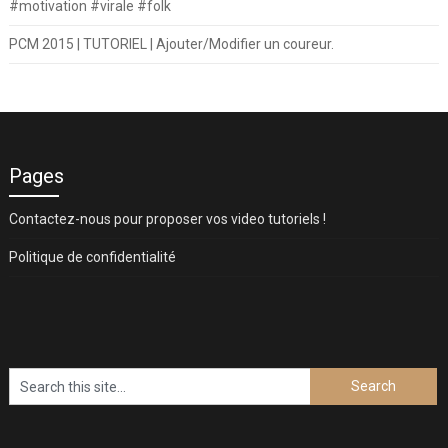
#motivation #virale #folk
PCM 2015 | TUTORIEL | Ajouter/Modifier un coureur.
Pages
Contactez-nous pour proposer vos video tutoriels !
Politique de confidentialité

◇ ◇ ◇ ◇ ◇

## EXERCISE REQUIREMENTS
Line by line, return the listing above exactly, dropping every picture.

## SOLUTION TO THE EXERCISE
#motivation #virale #folk
PCM 2015 | TUTORIEL | Ajouter/Modifier un coureur.
Pages
Contactez-nous pour proposer vos video tutoriels !
Politique de confidentialité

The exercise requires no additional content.